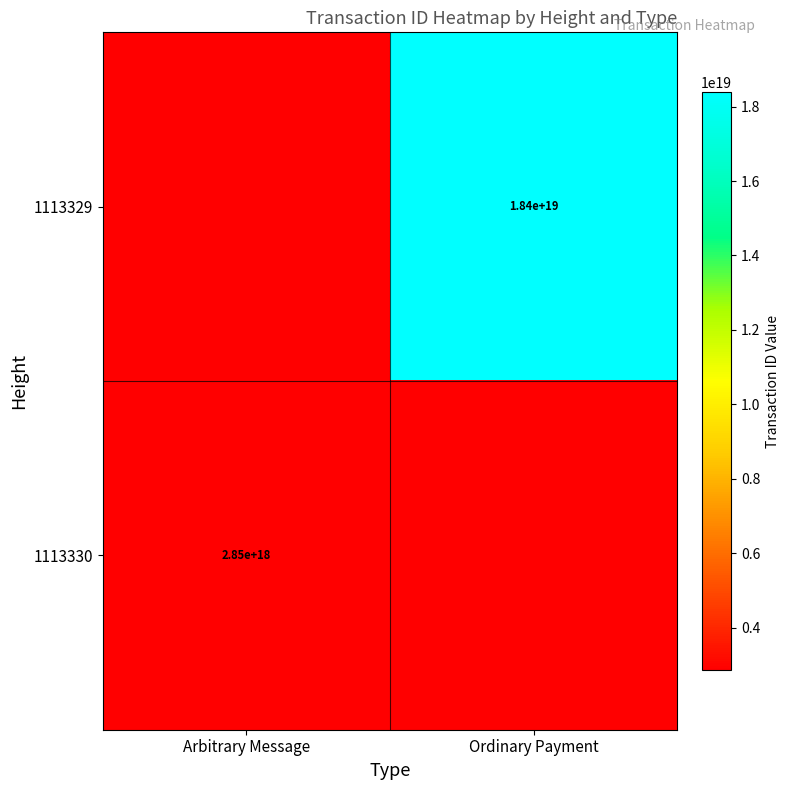

Is the value of 1113330 at Arbitrary Message greater than the value of 1113329 at Ordinary Payment?

No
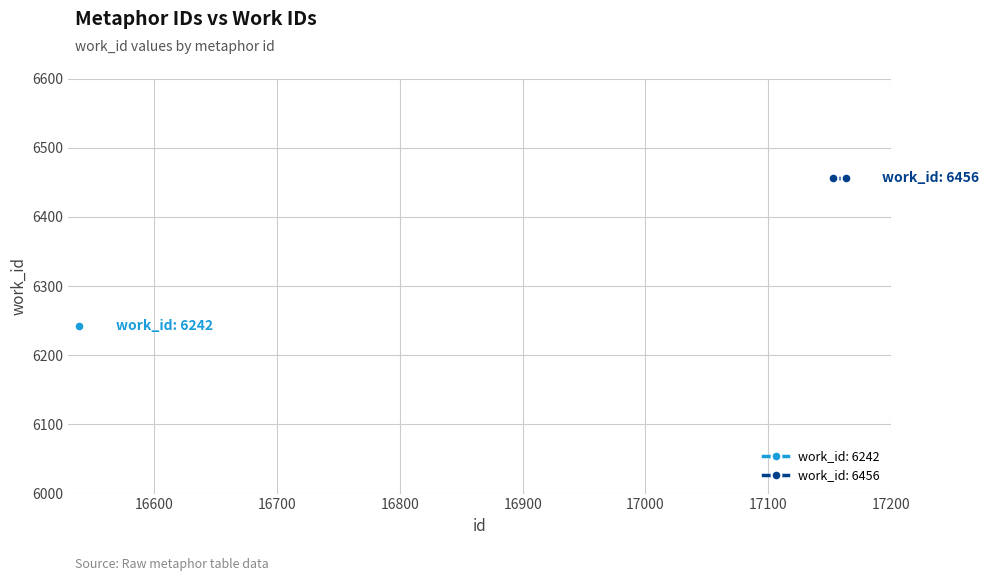

At which label is the value closest to 6349?

16538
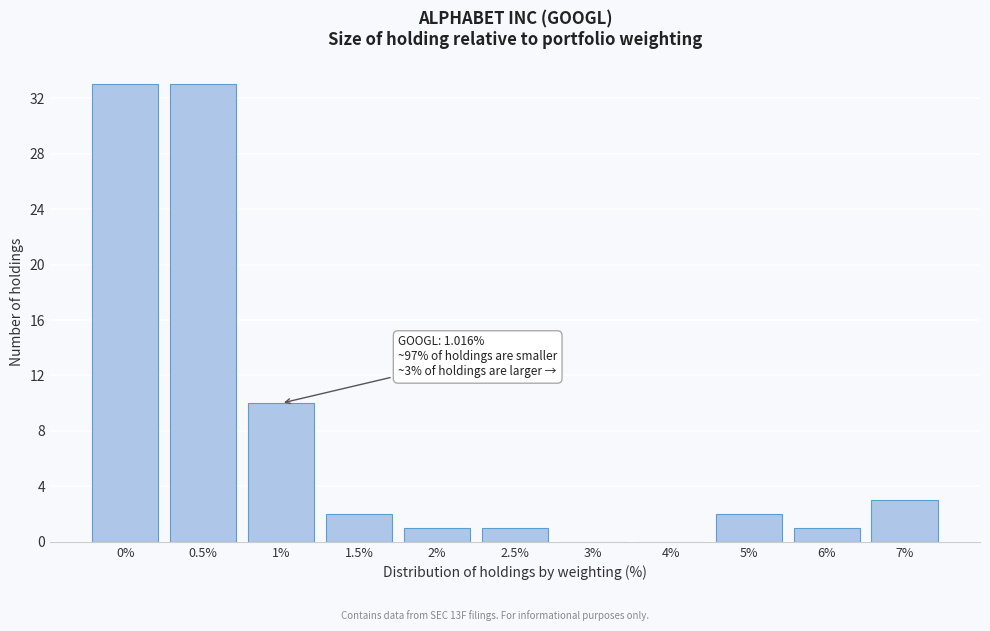

Reading left to right, list all the values displayed in this chart.

0%=33	0.5%=33	1%=10	1.5%=2	2%=1	2.5%=1	3%=0	4%=0	5%=2	6%=1	7%=3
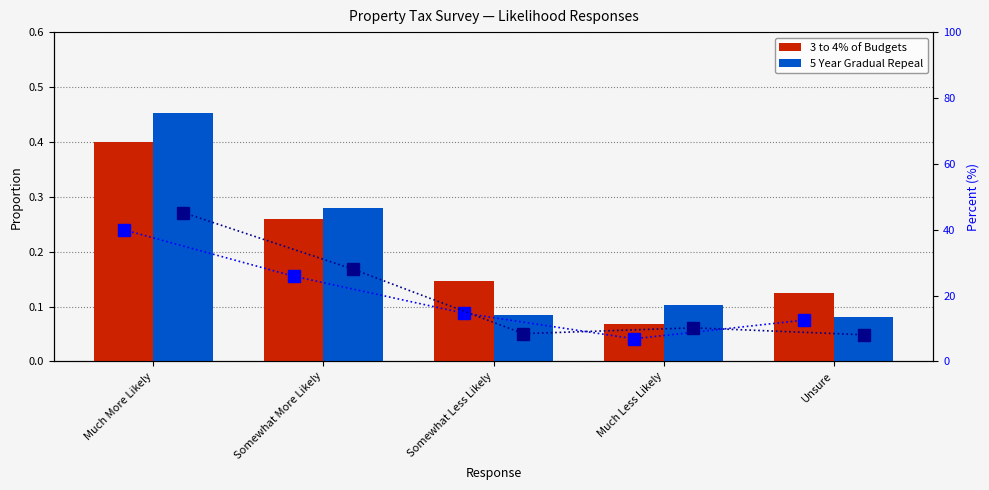

What is the difference between the 5 Year % scale values at Somewhat Less Likely and Somewhat More Likely?

19.6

══════════

▸ **What you should do**
Could you convert every line of the records above into a Markdown table with a Row column numbering each line and a Line column holding the text, leaving out blank lines and the pictures?

▸ **Answer space**
| Row | Line |
|---|---|
| 1 | Is the value of 1113330 at Arbitrary Message greater than the value of 1113329 at Ordinary Payment? |
| 2 | No |
| 3 | At which label is the value closest to 6349? |
| 4 | 16538 |
| 5 | Reading left to right, list all the values displayed in this chart. |
| 6 | 0%=33	0.5%=33	1%=10	1.5%=2	2%=1	2.5%=1	3%=0	4%=0	5%=2	6%=1	7%=3 |
| 7 | What is the difference between the 5 Year % scale values at Somewhat Less Likely and Somewhat More Likely? |
| 8 | 19.6 |